Go through the entries below and pick out every line with "updated".

= Beginning of Section =

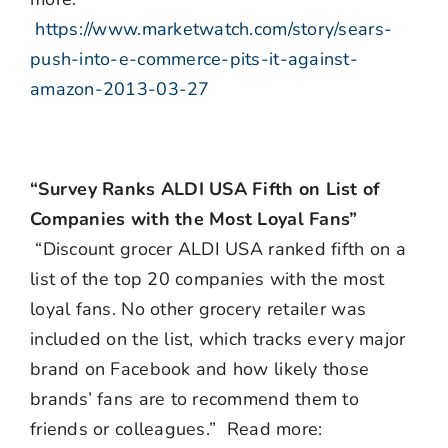
https://www.marketwatch.com/story/sears-
push-into-e-commerce-pits-it-against-
amazon-2013-03-27
“Survey Ranks ALDI USA Fifth on List of
Companies with the Most Loyal Fans”
“Discount grocer ALDI USA ranked fifth on a
list of the top 20 companies with the most
loyal fans. No other grocery retailer was
included on the list, which tracks every major
brand on Facebook and how likely those
brands’ fans are to recommend them to
friends or colleagues.” Read more:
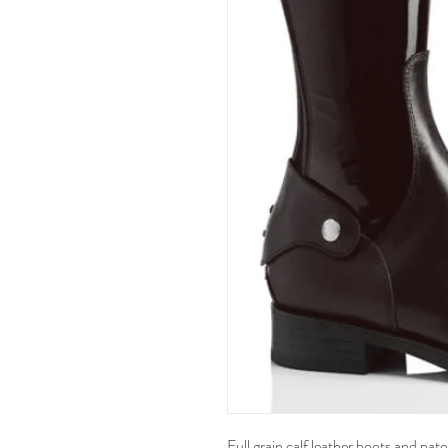
Full grain calf leather boots and pat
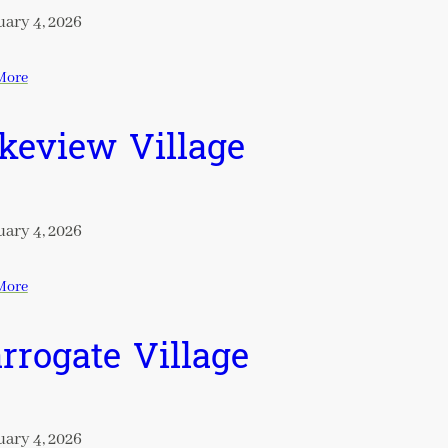
ary 4, 2026
More
keview Village
ary 4, 2026
More
rrogate Village
ary 4, 2026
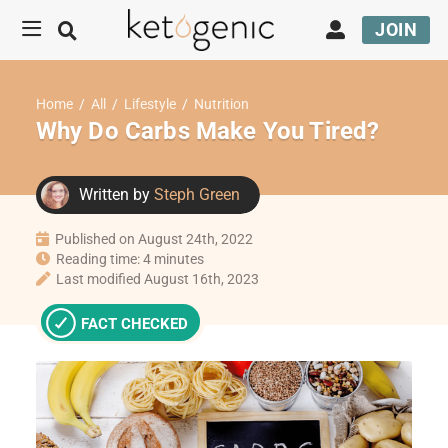
JOIN
Home
/
All
/
Lifestyle
/
Nutrition
Why Do Carbs Make You Tired?
Written by
Steph Green
Published on August 24th, 2022
Reading time: 4 minutes
Last modified August 16th, 2023
FACT CHECKED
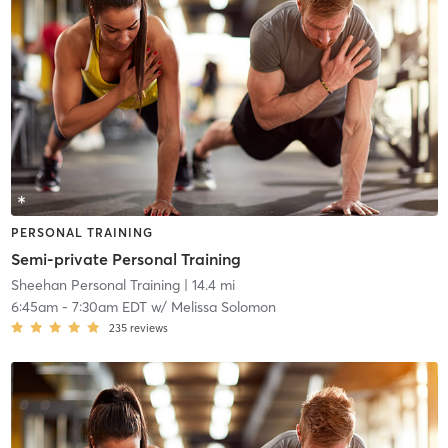
PERSONAL TRAINING
Semi-private Personal Training
Sheehan Personal Training
| 14.4 mi
6:45am
-
7:30am EDT
w/
Melissa Solomon
235
reviews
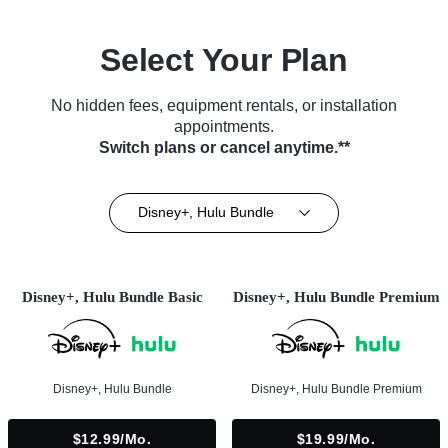
Select Your Plan
No hidden fees, equipment rentals, or installation
appointments.
Switch plans or cancel anytime.**
Disney+, Hulu Bundle
Disney+, Hulu Bundle Basic
Disney+, Hulu Bundle Premium
Disney+, Hulu Bundle
Disney+, Hulu Bundle Premium
$12.99/mo.
$19.99/mo.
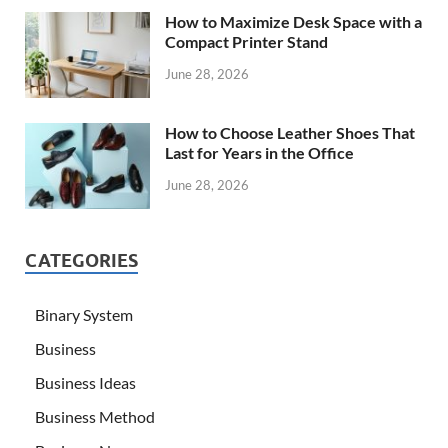
How to Maximize Desk Space with a
Compact Printer Stand
June 28, 2026
How to Choose Leather Shoes That
Last for Years in the Office
June 28, 2026
CATEGORIES
Binary System
Business
Business Ideas
Business Method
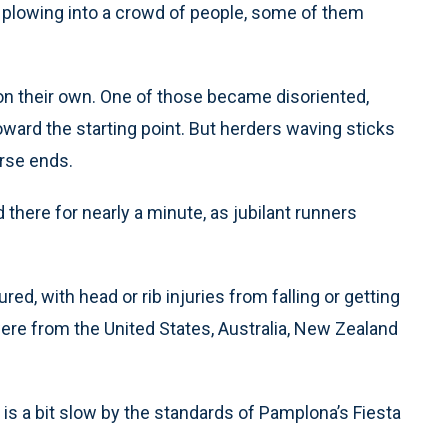
r plowing into a crowd of people, some of them
on their own. One of those became disoriented,
oward the starting point. But herders waving sticks
urse ends.
 there for nearly a minute, as jubilant runners
d, with head or rib injuries from falling or getting
were from the United States, Australia, New Zealand
is a bit slow by the standards of Pamplona’s Fiesta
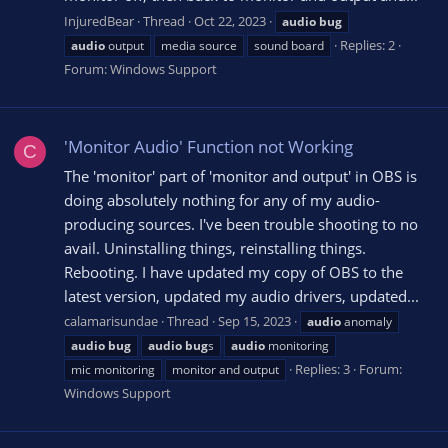
InjuredBear
Thread
Oct 22, 2023
audio
bug
Replies: 2
audio
output
media source
sound board
Forum:
Windows Support
'Monitor Audio' Function not Working
C
The 'monitor' part of 'monitor and output' in OBS is
doing absolutely nothing for any of my audio-
producing sources. I've been trouble shooting to no
avail. Uninstalling things, reinstalling things.
Rebooting. I have updated my copy of OBS to the
latest version, updated my audio drivers, updated...
calamarisundae
Thread
Sep 15, 2023
audio
anomaly
audio
bug
audio
bug
s
audio
monitoring
Replies: 3
Forum:
mic monitoring
monitor and output
Windows Support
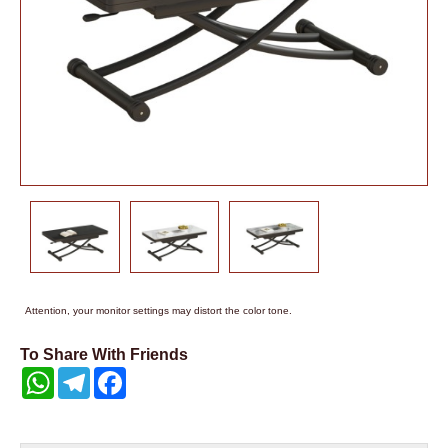
Attention, your monitor settings may distort the color tone.
To Share With Friends
WhatsApp
Telegram
Facebook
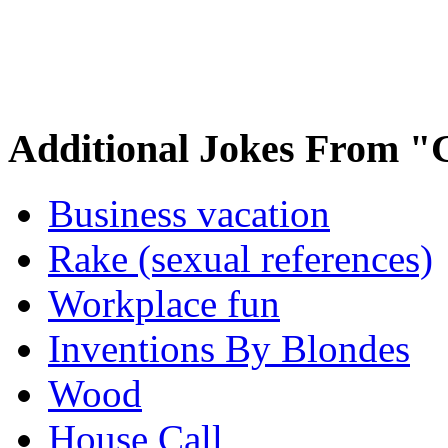
Additional Jokes From "
Business vacation
Rake (sexual references)
Workplace fun
Inventions By Blondes
Wood
House Call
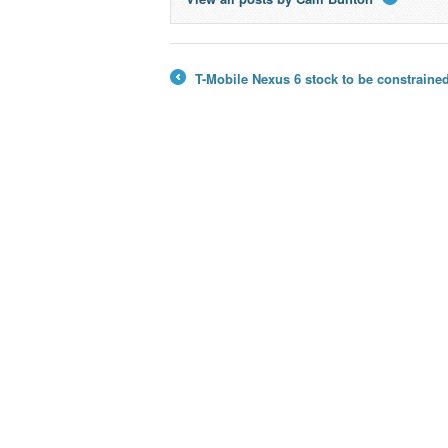
→
T-Mobile Nexus 6 stock to be constrained
←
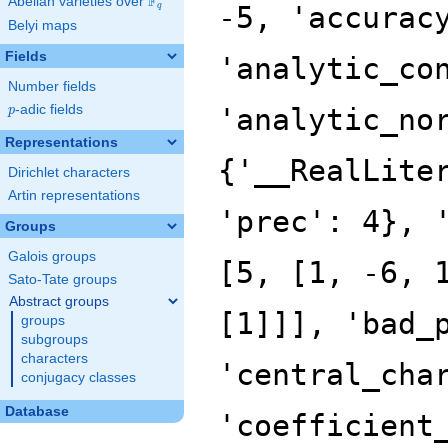
F
Abelian varieties over
\F_{q}
q
Belyi maps
Fields
Number fields
p
-adic fields
p
Representations
Dirichlet characters
Artin representations
Groups
Galois groups
Sato-Tate groups
Abstract groups
groups
subgroups
characters
conjugacy classes
Database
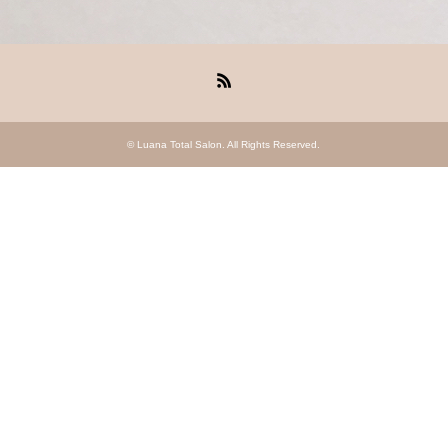
RSS
©
Luana Total Salon
. All Rights Reserved.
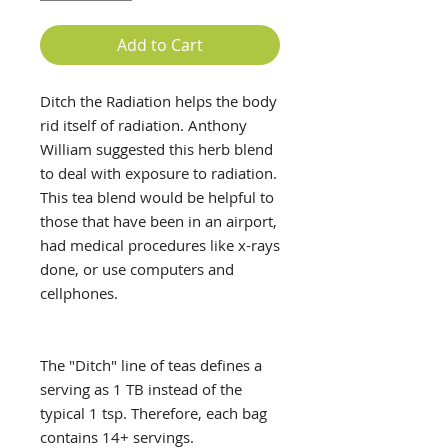
Add to Cart
Ditch the Radiation helps the body
rid itself of radiation. Anthony
William suggested this herb blend
to deal with exposure to radiation.
This tea blend would be helpful to
those that have been in an airport,
had medical procedures like x-rays
done, or use computers and
cellphones.
The "Ditch" line of teas defines a
serving as 1 TB instead of the
typical 1 tsp. Therefore, each bag
contains 14+ servings.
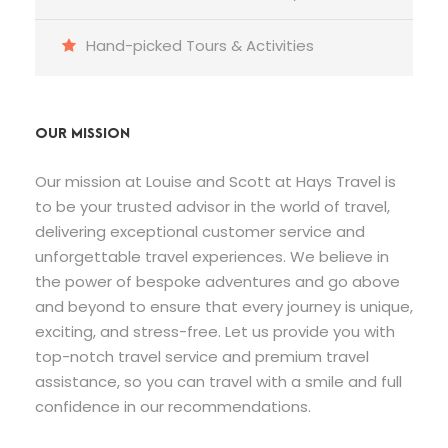
Hand-picked Tours & Activities
OUR MISSION
Our mission at Louise and Scott at Hays Travel is
to be your trusted advisor in the world of travel,
delivering exceptional customer service and
unforgettable travel experiences. We believe in
the power of bespoke adventures and go above
and beyond to ensure that every journey is unique,
exciting, and stress-free. Let us provide you with
top-notch travel service and premium travel
assistance, so you can travel with a smile and full
confidence in our recommendations.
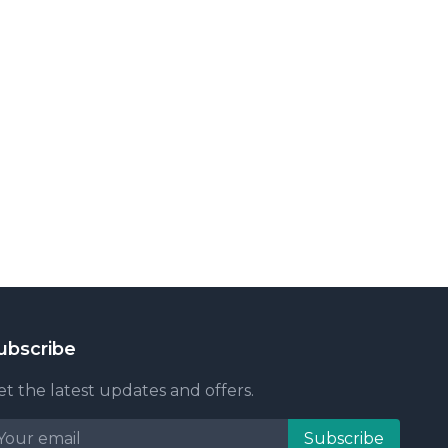
ubscribe
t the latest updates and offers.
Subscribe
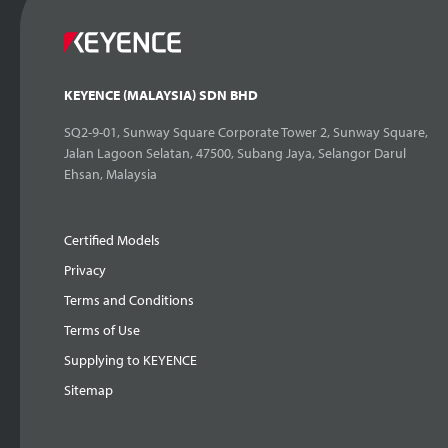
KEYENCE (MALAYSIA) SDN BHD
SQ2-9-01, Sunway Square Corporate Tower 2, Sunway Square,
Jalan Lagoon Selatan, 47500, Subang Jaya, Selangor Darul
Ehsan, Malaysia
Certified Models
Privacy
Terms and Conditions
Terms of Use
Supplying to KEYENCE
Sitemap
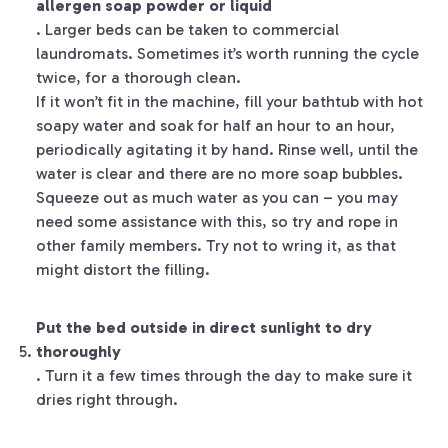
allergen soap powder or liquid
. Larger beds can be taken to commercial
laundromats. Sometimes it’s worth running the cycle
twice, for a thorough clean.
If it won’t fit in the machine, fill your bathtub with hot
soapy water and soak for half an hour to an hour,
periodically agitating it by hand. Rinse well, until the
water is clear and there are no more soap bubbles.
Squeeze out as much water as you can – you may
need some assistance with this, so try and rope in
other family members. Try not to wring it, as that
might distort the filling.
Put the bed outside in direct sunlight to dry
thoroughly
. Turn it a few times through the day to make sure it
dries right through.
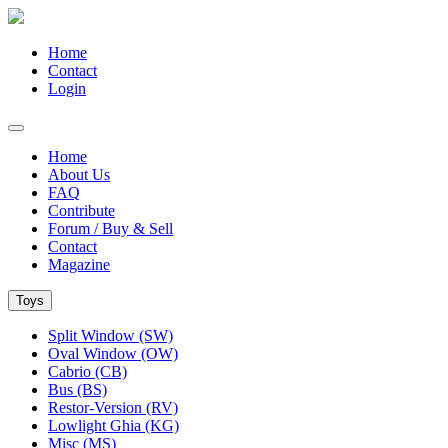
Home
Contact
Login
Home
About Us
FAQ
Contribute
Forum / Buy & Sell
Contact
Magazine
Toys
Split Window (SW)
Oval Window (OW)
Cabrio (CB)
Bus (BS)
Restor-Version (RV)
Lowlight Ghia (KG)
Misc (MS)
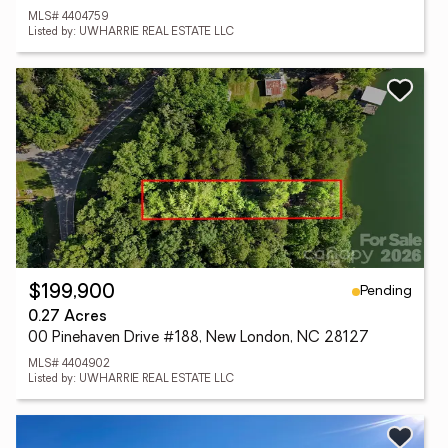
MLS# 4404759
Listed by: UWHARRIE REAL ESTATE LLC
Pending
$199,900
0.27 Acres
00 Pinehaven Drive #188, New London, NC 28127
MLS# 4404902
Listed by: UWHARRIE REAL ESTATE LLC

= End of Section =

> ANSWER SPACE
Rebooting. I have updated my copy of OBS to the
latest version, updated my audio drivers, updated...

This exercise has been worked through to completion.